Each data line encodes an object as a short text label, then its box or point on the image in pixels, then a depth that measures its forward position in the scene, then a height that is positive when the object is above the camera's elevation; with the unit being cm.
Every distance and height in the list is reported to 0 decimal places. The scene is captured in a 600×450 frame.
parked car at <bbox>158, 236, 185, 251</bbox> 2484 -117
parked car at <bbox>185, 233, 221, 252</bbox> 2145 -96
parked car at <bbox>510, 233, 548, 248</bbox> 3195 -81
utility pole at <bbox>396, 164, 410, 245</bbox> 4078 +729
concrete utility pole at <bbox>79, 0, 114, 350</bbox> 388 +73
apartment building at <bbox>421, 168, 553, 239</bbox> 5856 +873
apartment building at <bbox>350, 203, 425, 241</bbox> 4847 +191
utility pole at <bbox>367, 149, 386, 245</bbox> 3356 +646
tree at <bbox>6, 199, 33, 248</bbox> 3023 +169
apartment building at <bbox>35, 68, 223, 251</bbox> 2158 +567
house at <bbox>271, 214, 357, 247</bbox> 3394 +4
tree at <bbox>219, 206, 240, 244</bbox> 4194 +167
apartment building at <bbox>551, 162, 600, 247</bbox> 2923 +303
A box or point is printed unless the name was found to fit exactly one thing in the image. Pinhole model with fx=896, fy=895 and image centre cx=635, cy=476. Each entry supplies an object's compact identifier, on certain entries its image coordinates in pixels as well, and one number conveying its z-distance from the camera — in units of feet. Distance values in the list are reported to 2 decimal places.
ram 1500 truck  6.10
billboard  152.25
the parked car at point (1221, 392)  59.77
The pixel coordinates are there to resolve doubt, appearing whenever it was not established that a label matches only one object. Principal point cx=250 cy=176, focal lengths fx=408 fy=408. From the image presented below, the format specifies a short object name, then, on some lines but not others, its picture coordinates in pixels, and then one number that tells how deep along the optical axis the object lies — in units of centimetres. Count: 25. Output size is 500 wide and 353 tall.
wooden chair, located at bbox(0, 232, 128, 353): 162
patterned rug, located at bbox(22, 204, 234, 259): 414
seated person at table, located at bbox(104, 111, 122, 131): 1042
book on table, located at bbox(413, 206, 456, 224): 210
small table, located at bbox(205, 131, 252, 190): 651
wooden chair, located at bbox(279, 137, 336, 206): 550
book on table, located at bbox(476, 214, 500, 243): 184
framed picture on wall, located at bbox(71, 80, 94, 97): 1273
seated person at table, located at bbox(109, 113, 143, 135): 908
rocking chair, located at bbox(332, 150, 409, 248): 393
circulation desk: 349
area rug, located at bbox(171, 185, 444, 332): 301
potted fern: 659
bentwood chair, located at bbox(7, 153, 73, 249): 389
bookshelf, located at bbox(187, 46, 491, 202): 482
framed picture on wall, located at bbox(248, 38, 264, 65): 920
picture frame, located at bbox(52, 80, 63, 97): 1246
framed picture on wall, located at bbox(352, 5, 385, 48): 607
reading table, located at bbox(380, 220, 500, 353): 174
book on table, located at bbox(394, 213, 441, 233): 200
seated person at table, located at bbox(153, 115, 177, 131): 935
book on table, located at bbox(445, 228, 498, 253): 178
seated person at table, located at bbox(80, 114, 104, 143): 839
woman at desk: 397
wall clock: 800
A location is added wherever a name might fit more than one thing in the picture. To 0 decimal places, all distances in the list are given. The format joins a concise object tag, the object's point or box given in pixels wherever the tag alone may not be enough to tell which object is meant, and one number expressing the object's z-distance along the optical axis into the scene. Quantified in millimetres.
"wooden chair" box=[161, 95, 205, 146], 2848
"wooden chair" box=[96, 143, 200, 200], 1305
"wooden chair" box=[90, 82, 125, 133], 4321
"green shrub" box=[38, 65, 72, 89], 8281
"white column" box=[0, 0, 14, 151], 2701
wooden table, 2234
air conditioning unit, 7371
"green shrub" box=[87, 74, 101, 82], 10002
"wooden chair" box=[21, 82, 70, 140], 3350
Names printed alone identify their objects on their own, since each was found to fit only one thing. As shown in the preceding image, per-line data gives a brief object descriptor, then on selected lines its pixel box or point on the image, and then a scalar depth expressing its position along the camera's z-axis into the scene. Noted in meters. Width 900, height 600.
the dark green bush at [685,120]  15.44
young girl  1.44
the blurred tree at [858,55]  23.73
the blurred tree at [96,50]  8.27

***

EXERCISE -> Your response should hold the lines from the first line of the entries above through the line with "the parked car", each retyped exactly, and nothing else.

EXERCISE RESPONSE ->
Each data line encodes an object as a short text label, then its box or point on the image in pixels, then a depth that measures its forward position in the scene, then a height that is positive when the object is above the camera's elevation; with the unit being cm.
Every distance and height in the list is reported to 0 decimal places. The scene is captured in a 600×450 frame.
parked car at <bbox>158, 236, 185, 251</bbox> 2484 -117
parked car at <bbox>185, 233, 221, 252</bbox> 2145 -96
parked car at <bbox>510, 233, 548, 248</bbox> 3195 -81
utility pole at <bbox>396, 164, 410, 245</bbox> 4078 +729
concrete utility pole at <bbox>79, 0, 114, 350</bbox> 388 +73
apartment building at <bbox>421, 168, 553, 239</bbox> 5856 +873
apartment building at <bbox>350, 203, 425, 241</bbox> 4847 +191
utility pole at <bbox>367, 149, 386, 245</bbox> 3356 +646
tree at <bbox>6, 199, 33, 248</bbox> 3023 +169
apartment building at <bbox>35, 68, 223, 251</bbox> 2158 +567
house at <bbox>271, 214, 357, 247</bbox> 3394 +4
tree at <bbox>219, 206, 240, 244</bbox> 4194 +167
apartment building at <bbox>551, 162, 600, 247</bbox> 2923 +303
A box or point is printed unless the name was found to fit exactly one thing in the image. Pinhole model with fx=896, fy=895 and image centre cx=635, cy=476. Each entry supplies an object's compact identifier, on certain entries its image coordinates in pixels as well, and one number conveying its z-distance from the camera — in units of feet. Distance values in the list are reported to 2 decimal places.
ram 1500 truck  6.10
billboard  152.25
the parked car at point (1221, 392)  59.77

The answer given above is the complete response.